Killer app: travel guide or Babel Fish?
Google is quite clearly thinking about Project Glass as just another way to consume Google services: socialize on Google Plus, find your way with Google Maps, follow your friends with Latitude, etc. While some of this obviously has the potential to be very handy, and almost all of it certainly qualifies as “cool”, without anything entirely new the device runs the risk of becoming the next generation of Bluetooth headset, a niche accessory worn only by devoted techheads. The question is thus: what sort of killer apps this device could enable as a platform? Obviously, my interest lies in travel!
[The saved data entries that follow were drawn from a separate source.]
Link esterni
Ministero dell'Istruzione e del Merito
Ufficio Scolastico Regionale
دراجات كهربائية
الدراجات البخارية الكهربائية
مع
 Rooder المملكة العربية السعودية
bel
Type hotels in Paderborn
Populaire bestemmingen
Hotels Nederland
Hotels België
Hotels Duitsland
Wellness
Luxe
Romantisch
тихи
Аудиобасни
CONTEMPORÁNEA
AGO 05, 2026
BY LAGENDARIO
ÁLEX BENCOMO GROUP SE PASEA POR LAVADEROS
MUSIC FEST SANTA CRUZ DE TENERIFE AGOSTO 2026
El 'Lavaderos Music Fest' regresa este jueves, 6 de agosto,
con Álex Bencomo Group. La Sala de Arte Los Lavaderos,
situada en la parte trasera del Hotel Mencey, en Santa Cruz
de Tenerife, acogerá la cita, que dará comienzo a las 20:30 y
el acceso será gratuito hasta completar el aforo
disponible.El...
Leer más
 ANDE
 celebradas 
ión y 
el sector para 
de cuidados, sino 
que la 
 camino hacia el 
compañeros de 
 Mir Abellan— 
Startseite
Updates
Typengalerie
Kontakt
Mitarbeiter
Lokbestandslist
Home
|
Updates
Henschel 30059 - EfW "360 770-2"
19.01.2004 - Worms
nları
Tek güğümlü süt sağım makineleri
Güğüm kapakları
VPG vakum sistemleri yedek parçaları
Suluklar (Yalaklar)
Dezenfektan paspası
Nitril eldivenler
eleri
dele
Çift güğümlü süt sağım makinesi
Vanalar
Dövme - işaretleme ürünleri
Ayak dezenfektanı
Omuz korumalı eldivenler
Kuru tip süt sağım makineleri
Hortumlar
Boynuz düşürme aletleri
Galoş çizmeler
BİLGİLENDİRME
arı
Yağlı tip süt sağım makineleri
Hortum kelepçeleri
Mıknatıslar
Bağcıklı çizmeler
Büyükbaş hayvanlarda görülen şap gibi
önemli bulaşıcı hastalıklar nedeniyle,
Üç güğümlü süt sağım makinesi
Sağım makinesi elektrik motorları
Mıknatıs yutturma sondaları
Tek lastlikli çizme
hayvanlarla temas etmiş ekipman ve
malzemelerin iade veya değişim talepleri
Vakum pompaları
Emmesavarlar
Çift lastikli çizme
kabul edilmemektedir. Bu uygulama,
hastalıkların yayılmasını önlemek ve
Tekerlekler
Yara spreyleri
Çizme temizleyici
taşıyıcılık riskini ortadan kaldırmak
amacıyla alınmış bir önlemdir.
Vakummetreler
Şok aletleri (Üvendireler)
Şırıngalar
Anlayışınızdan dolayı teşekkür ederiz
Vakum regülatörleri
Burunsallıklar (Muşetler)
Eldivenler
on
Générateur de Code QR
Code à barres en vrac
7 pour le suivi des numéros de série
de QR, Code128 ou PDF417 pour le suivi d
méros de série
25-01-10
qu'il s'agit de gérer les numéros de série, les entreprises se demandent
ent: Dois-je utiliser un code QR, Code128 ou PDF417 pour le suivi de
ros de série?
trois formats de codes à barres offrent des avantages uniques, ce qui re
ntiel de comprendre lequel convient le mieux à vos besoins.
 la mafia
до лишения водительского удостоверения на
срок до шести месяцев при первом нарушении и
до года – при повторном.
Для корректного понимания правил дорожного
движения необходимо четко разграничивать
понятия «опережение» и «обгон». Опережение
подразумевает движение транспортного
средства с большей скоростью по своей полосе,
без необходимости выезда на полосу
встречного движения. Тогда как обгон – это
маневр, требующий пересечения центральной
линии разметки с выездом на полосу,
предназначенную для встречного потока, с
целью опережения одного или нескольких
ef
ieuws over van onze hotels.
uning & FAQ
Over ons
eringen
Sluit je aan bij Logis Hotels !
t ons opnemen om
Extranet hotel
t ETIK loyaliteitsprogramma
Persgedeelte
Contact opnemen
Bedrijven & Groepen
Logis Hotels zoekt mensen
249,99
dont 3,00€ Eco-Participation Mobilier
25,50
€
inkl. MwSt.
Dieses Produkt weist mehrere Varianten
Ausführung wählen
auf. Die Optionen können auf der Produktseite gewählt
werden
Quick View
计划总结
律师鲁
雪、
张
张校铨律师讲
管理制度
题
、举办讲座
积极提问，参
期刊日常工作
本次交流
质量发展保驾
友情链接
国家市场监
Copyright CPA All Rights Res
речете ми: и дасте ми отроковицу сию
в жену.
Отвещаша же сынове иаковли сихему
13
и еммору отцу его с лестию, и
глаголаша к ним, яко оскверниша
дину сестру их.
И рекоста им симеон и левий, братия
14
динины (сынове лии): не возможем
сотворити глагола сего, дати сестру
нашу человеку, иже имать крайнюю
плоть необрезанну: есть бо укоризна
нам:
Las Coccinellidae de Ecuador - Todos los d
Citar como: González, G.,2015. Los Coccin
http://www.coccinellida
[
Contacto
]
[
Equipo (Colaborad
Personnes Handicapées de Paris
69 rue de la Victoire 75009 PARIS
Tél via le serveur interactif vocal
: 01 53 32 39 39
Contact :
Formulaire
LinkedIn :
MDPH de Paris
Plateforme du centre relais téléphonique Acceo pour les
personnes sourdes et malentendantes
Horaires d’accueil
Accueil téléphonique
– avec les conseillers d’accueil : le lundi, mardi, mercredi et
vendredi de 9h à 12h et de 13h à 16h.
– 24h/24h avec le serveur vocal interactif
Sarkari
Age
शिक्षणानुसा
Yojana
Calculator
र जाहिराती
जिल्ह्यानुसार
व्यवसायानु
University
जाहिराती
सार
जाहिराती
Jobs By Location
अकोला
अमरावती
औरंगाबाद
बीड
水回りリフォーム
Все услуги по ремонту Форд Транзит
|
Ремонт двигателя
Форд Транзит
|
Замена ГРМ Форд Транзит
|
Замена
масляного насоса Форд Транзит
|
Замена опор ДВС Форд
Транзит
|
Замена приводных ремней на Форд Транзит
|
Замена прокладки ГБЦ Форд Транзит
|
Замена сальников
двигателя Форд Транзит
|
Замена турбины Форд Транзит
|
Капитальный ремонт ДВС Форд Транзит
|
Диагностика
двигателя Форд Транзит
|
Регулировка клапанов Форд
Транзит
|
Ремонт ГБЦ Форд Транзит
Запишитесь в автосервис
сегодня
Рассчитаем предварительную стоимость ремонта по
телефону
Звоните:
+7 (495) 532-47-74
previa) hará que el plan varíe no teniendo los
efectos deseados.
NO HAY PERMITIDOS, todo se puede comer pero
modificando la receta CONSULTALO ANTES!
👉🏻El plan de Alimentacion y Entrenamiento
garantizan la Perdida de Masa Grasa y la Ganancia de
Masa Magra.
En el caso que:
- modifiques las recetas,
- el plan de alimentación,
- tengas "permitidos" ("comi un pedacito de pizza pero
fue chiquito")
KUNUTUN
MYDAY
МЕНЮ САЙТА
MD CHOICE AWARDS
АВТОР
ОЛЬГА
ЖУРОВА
So far, most augmented reality travel apps have assumed that reality + pins = win, but this doesn’t work for augmented reality for precisely the same reason it doesn’t work for web apps:
As a rule, people do not wander down streets randomly, hoping that a magical travel app (or printed guidebook) will reveal that they have serendipitously stumbled into a fascinating sight. No, they browse through the guide before they leave, or on the plane, or in the hotel room the day before, building up a rough itinerary of where to go, what to see and what to beware of. A travel guide is thus, first and foremost, a planning tool.
Which is not to say Project Glass won’t have its uses. Even out of the box, turn by turn navigation in an unfamiliar city without having to browse maps or poke around on a phone, is by itself pretty darn close to a killer app for the traveller, and being able to search on the fly for points of interest is also obviously useful.
But probably the single most powerful new concept to explore is what I poked around with in 2001, namely translation. Word Lens/Google Goggles type translation of written text is obvious, but the real potential and challenges lie in translation of the spoken word. Using the tethered phone’s microphone and speaker, it should be possible to parse what the user says, have them confirm it on screen, and either have them try to read it out or simply output the translated phrase via the speaker. Depending on how good the speech recognition is (and this is pushing the limits today), it could even be possible to hand the phone over to the other person, have them speak, and have the glasses translate that instantly. And if both parties are wearing the glasses, with a microphone and an earphone, could we finally implement the Babel Fish and have unobtrusive simultaneous translation, with the speech of one rendered on the screen of the other? This may not be science fiction any more!
Conclusion
Project Glass has immense potential, but like most revolutions in technology, people are likely to overestimate the short-term impact and underestimate the long-term impact. The first iteration is likely to prove a disappointment, but in a few years’ time this or something much like it may indeed finally supplant the printed book as the traveler’s tool of choice on the road, and create a few new billion-dollar markets in the process.